This pastel shows the white masonry wall that surrounds the large kitchen garden at the Caillebotte family's country home in Yerres, an old village about 20 kilometres southwest of Paris. Caillebotte was twelve years old when his parents purchased the estate in 1860. It became their summer residence. The extensive grounds were centred on a large neo-classical house built in the early 19th century, which still stands today. A contemporary description of the property mentions a "Park extending along the river in the English style, planted with large and beautiful trees both indigenous and exotic, shrubbery, walks, lawns, island formed by an arm in the river, iron bridges.... Beautiful kitchen garden, with numerous espaliers and broad lawn beyond...." (quoted in A. Distel et al., Gustave Caillbotte, Urban Impressionist, exh. cat., The Art Institute, Chicago, 1995, p. 56).

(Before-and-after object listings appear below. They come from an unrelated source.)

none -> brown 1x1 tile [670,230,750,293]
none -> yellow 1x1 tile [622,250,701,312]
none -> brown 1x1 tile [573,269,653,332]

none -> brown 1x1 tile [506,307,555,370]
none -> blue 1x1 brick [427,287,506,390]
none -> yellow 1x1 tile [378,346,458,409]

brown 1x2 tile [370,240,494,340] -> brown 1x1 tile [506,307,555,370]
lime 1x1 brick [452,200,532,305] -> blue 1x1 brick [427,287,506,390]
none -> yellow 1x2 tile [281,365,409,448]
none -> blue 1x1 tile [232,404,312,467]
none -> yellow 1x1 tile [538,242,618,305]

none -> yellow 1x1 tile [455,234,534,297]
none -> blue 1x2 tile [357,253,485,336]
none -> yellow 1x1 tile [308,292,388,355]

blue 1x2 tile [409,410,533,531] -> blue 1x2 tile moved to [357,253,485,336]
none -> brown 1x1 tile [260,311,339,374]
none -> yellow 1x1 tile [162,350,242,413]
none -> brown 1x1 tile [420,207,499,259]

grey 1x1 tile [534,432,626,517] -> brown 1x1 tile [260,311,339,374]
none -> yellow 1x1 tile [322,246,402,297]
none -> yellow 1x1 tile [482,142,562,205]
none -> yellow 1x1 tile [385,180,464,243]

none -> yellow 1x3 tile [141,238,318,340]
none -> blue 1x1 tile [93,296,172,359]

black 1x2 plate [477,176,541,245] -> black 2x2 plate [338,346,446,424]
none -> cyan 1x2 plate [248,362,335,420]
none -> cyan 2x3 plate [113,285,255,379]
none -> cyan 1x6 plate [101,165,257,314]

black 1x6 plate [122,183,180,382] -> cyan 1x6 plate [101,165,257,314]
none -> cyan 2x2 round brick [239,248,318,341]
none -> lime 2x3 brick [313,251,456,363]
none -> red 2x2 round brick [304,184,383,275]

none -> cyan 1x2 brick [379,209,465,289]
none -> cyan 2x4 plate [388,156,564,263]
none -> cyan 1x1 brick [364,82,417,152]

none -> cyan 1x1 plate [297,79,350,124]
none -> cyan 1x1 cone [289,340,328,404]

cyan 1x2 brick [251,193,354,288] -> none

Caillebotte, as a youth, spent his summer vacations from boarding school at Yerres, and developed a life-long love of sailing and rowing on the nearby Yerres river. He took many of his subjects when he began to paint in 1872 from the estate grounds, the river and the surrounding countryside. He continued to draw on these motifs until 1879, when the residence was sold following the death of his parents. The kitchen garden wall features in six oil paintings and another pastel done in 1877 (Berhaut, nos. 75, 77-82). The present pastel shows the exterior side of the wall, separated by a gravel path from the surrounding woods. The oil painting Le mur du jardin potager, Yerres (B., no. 75 shows the wall receding in the opposite direction. The painting Le Jardinier (B., no. 79) shows the wall seen from the garden side, in similar perspective.
The artist's focus on the garden wall allowed him to use classic perspective as a primary compositional tool in this outdoor and largely natural setting. Caillebotte has emphasised the contrasts between hard-edged, linear man-made structures and the loosely dispersed clumps of flowers and shrubbery. He has clearly demonstrated his partiality for the role of human civilisation and design in the landscape, while showing less favour for the unkempt abundance of nature, which was then the more usual subject of the plein air painter. In 1877, Caillebotte painted his two great urban masterpieces, in which architecture and perspective completely dominate the compositions: Le pont de l'Europe (B., no. 49; Musée du Petit Palais, Geneva), and Rue de Paris, temps de pluie (B., no. 57; The Art Institute of Chicago). Like Degas, Caillebotte was deeply interested in manipulating the spatial structure within his compositions. Taking unusual subjects from everyday modern life, he relished using traditional perspectival techniques in unconventional ways, in order to realise novel and distinctive results.
This pastel has remained within the Caillebotte family since it was executed more than a century and a quarter ago. The artist made a gift of it to Marie Caillebotte, his first cousin, around 1894. She was the great-grandmother of the present owner, who has consigned the pastel to this catalogue, the first time it has ever been offered for sale.